**SELECTED TEXT**:

Fedir Kindratovych Vovk (Федір Кіндратович Вовк, 5 March 1847 - 29 June 1918) also known as Khvedir Vovk (Хведір Вовк) was a Ukrainian anthropologist-archaeologist, who worked as the curator of the Alexander III Museum in St. Petersburg.

Vovk graduated from Kyiv University in 1871. He was an active member of the Kyiv Hromada. From 1887 to 1905 he lived in Paris to escape tsarist persecution. During the 1890s Vovk lectured at the Paris Anthropological Society and the Sorbonne, being accepted by the latter establishment through the protection of his compatriot Élie Metchnikoff. He earned a Ph.D. in 1900, and won the Godard Prize for his dissertation. Thanks to Vovk's intervantion, in 1903 Ukrainian historian Mykhailo Hrushevsky was allowed to deliver a course of lectures at the Sorbonne University. In 1905 he returned to Russia, where, along with his position at the Alexander III Museum, he held a lecturership at Saint Petersburg University. He was granted a professorship at Kiev University in 1917 but died before he could take it up.

Dataset records:
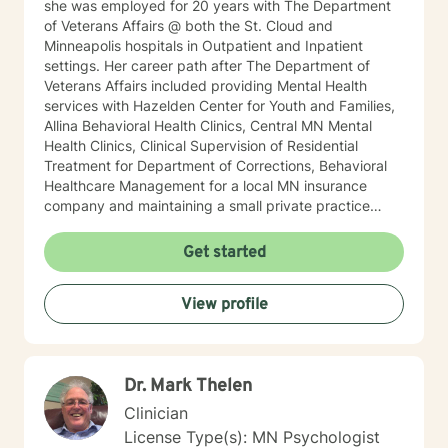
she was employed for 20 years with The Department
of Veterans Affairs @ both the St. Cloud and
Minneapolis hospitals in Outpatient and Inpatient
settings. Her career path after The Department of
Veterans Affairs included providing Mental Health
services with Hazelden Center for Youth and Families,
Allina Behavioral Health Clinics, Central MN Mental
Health Clinics, Clinical Supervision of Residential
Treatment for Department of Corrections, Behavioral
Healthcare Management for a local MN insurance
company and maintaining a small private practice
since 2009. Mary has worked with adults, seniors, and
adolescents in Chemical Dependency and Mental
Get started
Health Treatment facilities, addressing PTS, Anxiety,
Sexual and Physical Trauma, Depression diagnoses, to
View profile
name a few. Mary continues to keep her skills updated
in regards to new research and treatment modalities.
She has a particular interest in the mind-body
connection and therapies that clients better
Dr. Mark Thelen
understand this. She is trained in Accelerated
Resolution Therapy that helps to process the entire
Clinician
emotional and cognitive experience for individuals.
License Type(s): MN Psychologist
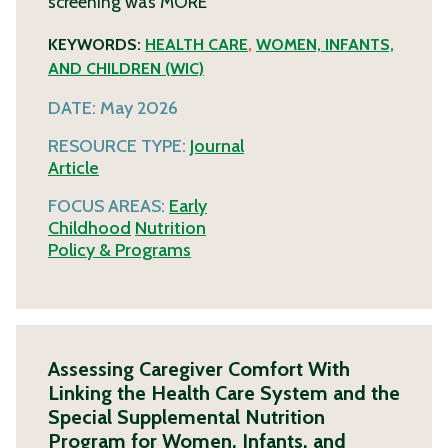
screening was
MORE
KEYWORDS:
HEALTH CARE
,
WOMEN, INFANTS,
AND CHILDREN (WIC)
DATE:
May 2026
RESOURCE TYPE:
Journal
Article
FOCUS AREAS:
Early
Childhood
Nutrition
Policy & Programs
Assessing Caregiver Comfort With
Linking the Health Care System and the
Special Supplemental Nutrition
Program for Women, Infants, and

**QUESTIONS TO ANSWER**:
1. Reproduce the passage of the Vovk biography word for word, from "Fedir Kindratovych Vovk" up to and including "in St. Petersburg.".
2. According to the Vovk biography, what prize did Vovk win for his dissertation?

**ANSWERS TO THE TASKS**:
1.
Fedir Kindratovych Vovk (Федір Кіндратович Вовк, 5 March 1847 - 29 June 1918) also known as Khvedir Vovk (Хведір Вовк) was a Ukrainian anthropologist-archaeologist, who worked as the curator of the Alexander III Museum in St. Petersburg.

2. The Godard Prize.